MOLLY EVANS – Bishie

Bishie is a sound installation in the Girls' Room in which members of the contemporary queer community bring to life the teenage correspondence between future poet laureate Elizabeth Bishop and Louise Bradley, great-granddaughter of Rebecca and Theophilus Wylie. Bishop and Bradley met as teenagers at Camp Chequesset on Cape Cod in 1925 and continued to exchange letters for many years afterwards. These letters represent a slice of Bishop’s coming-of-age experience during a time when freedom of queer expression was not permitted, and her creative prose shows evidence of the restrained and coded love language indicative of the experience of LGBTQ+ identifying individuals of the time.

NATHAN FOXTON – Fond Regards

Foxton’s painting of Elizabeth Bishop and Louise Bradley is a symbolic composite not only of their relationship, but also of historical analysis and imagination. Their correspondence adds depth to LGBTQ+ history by portraying their embodiment of the universal longing to enjoy a relationship, platonic or otherwise, that endures for decades. The painting’s setting is based on the Dining Room where the painting now hangs, portraying the museum not merely as a space for historical reenactment, but as a vessel for Bishop and Bradley's relationship, which lives on through their epistolary archive.

SARAH EDMANDS MARTIN – Where the Shadow Falls

Maggie Wylie Mellette, daughter of Theophilus and Rebecca Wylie, dreamed of studying art in New York or Philadelphia before the obligations of 19th-century marriage and motherhood diverted her path. Where the Shadow Falls is a stop motion-animation focusing on her forgotten creative practice, as well as her identity as both woman and artist. Projected on the wall above the archival collection of Wylie family silhouette portraits in the Women's Workroom, this installation creates a direct dialogue between moving shadows created today and the recorded shadows of the past.

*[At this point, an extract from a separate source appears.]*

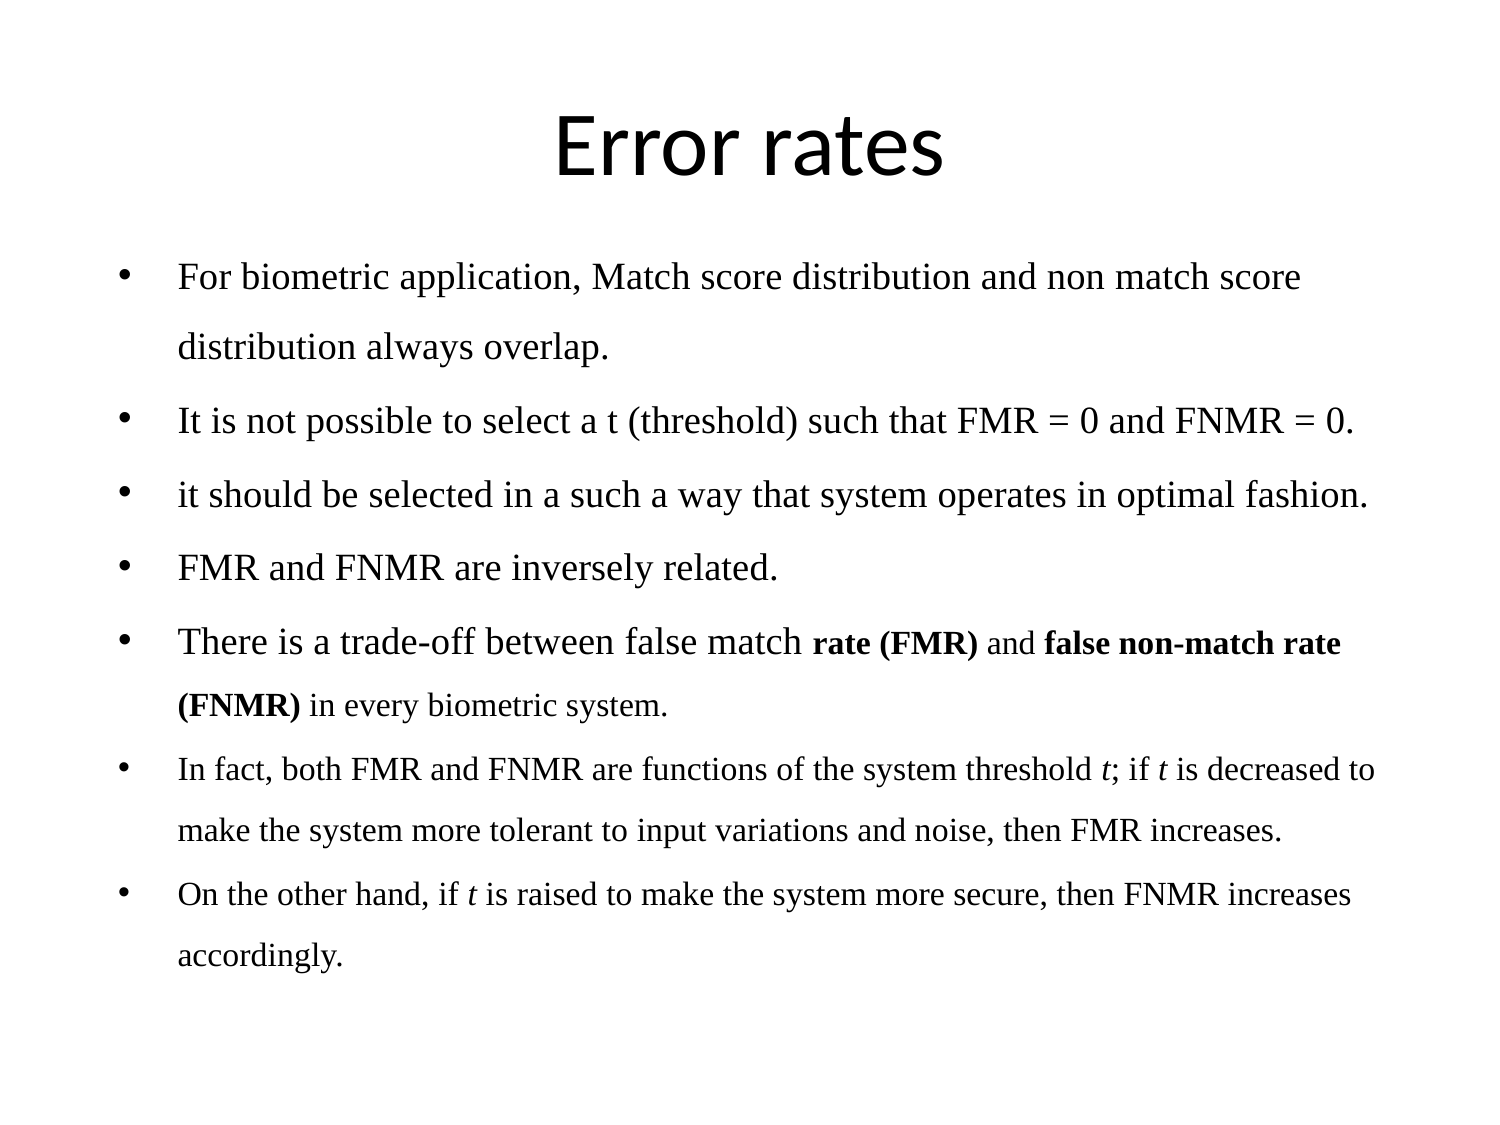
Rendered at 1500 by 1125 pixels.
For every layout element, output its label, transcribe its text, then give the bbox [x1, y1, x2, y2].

SEAN STAROWITZ  Monumental Void, Pastoral Landscapes

Located on the Front Lawn, Monumental Void is statue-less plinth that represents historical collections’ inability to collect marginalized and forgotten stories. The monument is painted with a deep black which both absorbs and reflects light, alternately alluding to a void or a gateway, inviting us to embrace new frameworks for confronting shame, loss, and trauma within our public spaces and historical archives.  Inspired by the works of Cornelius Pering, Pastoral Landscapes merges Monroe County’s historical 19th-century pastoral landscape with its contemporary built environment. Located in the Boys’ Room, the watercolors reflect on the tension between architecture, colonialism, displacement, and identity within our shared historical and physical landscapes.